Tanvi Kapoor

Grant Type

Dissertation Fieldwork Grant

Institutional Affiliation

New York U.

Grant number

Gr. 10318

Approve Date

April 13, 2022

Project Title

Kapoor, Tanvi (New York U.) "A History of Waiting: Time, Politics, and Cosmology in Zanzibar (1950-Present)"

TANVI KAPOOR, then a graduate student at New York University, New York, New York, received a grant in April 2022 to aid research on “A History of Waiting: Time, Politics, and Cosmology in Zanzibar (1950-Present),” supervised by Dr. Julie Livingston. This dissertation traces a history of waiting and proposes a distinct understanding of time. This history emerges out of the semi-autonomous, predominantly Muslim archipelago of Zanzibar in Tanzania. In Zanzibar, patience (“subira” in Swahili, from the Qur’anic “ṣabr”) is a religious virtue. Yet to be made to wait, especially in state institutions, is also experienced as an exercise of power. Through the lens of Zanzibar’s only referral hospital, this study looks at how Zanzibaris have created waiting as a pious temporality amidst lasting state suppression over the past century. Combining hospital ethnography, Shi’i Twelver mosque ethnography, archival research, patient complaints, medical court cases, oral histories, interviews, Qur’an exegesis, and Swahili poetry, the researcher asks: how have Zanzibaris inhabited the test of waiting?
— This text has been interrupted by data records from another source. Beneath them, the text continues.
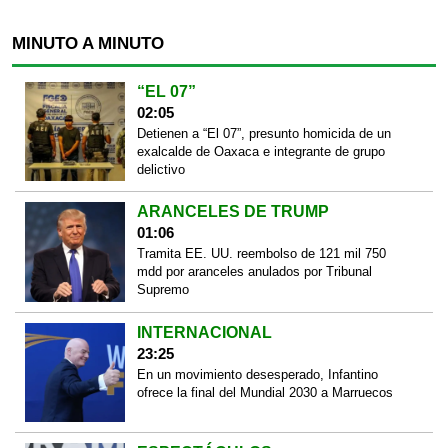
MINUTO A MINUTO
“EL 07”
02:05
Detienen a “El 07”, presunto homicida de un
exalcalde de Oaxaca e integrante de grupo
delictivo
ARANCELES DE TRUMP
01:06
Tramita EE. UU. reembolso de 121 mil 750
mdd por aranceles anulados por Tribunal
Supremo
INTERNACIONAL
23:25
En un movimiento desesperado, Infantino
ofrece la final del Mundial 2030 a Marruecos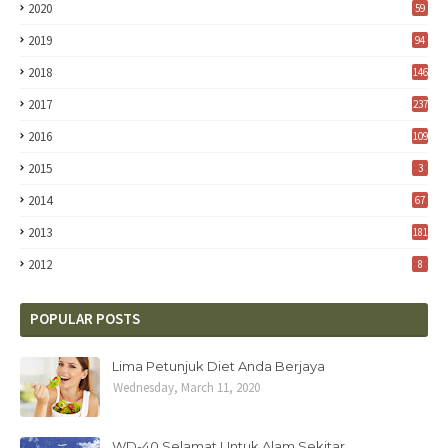
2020
59
2019
94
2018
146
2017
237
2016
109
2015
3
2014
67
2013
181
2012
8
POPULAR POSTS
Lima Petunjuk Diet Anda Berjaya
Wednesday, March 11, 2020
WD-40 Selamat Untuk Alam Sekitar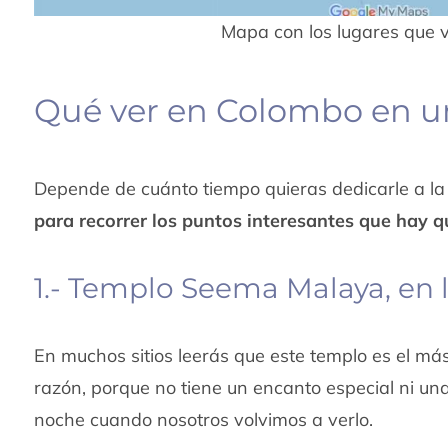
Mapa con los lugares que 
Qué ver en Colombo en u
Depende de cuánto tiempo quieras dedicarle a la
para recorrer los puntos interesantes que hay q
1.- Templo Seema Malaya, en la
En muchos sitios leerás que este templo es el m
razón, porque no tiene un encanto especial ni u
noche cuando nosotros volvimos a verlo.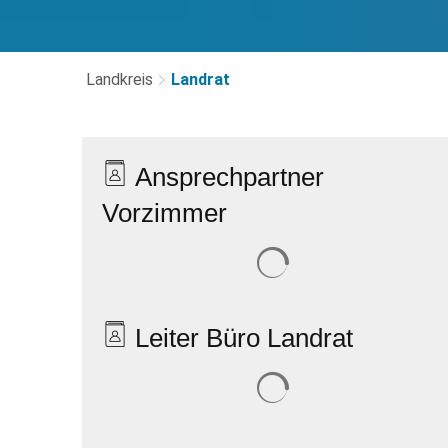
Landkreis
Landrat
Landrat
Ansprechpartner
Vorzimmer
Suchergebnisse werden 
Leiter Büro Landrat
Suchergebnisse werden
How have they created waiting as a pious temporality and when has it become impossible to do so? Does waiting ever lead to a loss of patience (subira) and faith (imani), thus becoming impious? If so, how does piety re-assert itself? With waiting as her analytic, Kapoor ultimately charts an alternative religious history of Zanzibar via its lone referral hospital.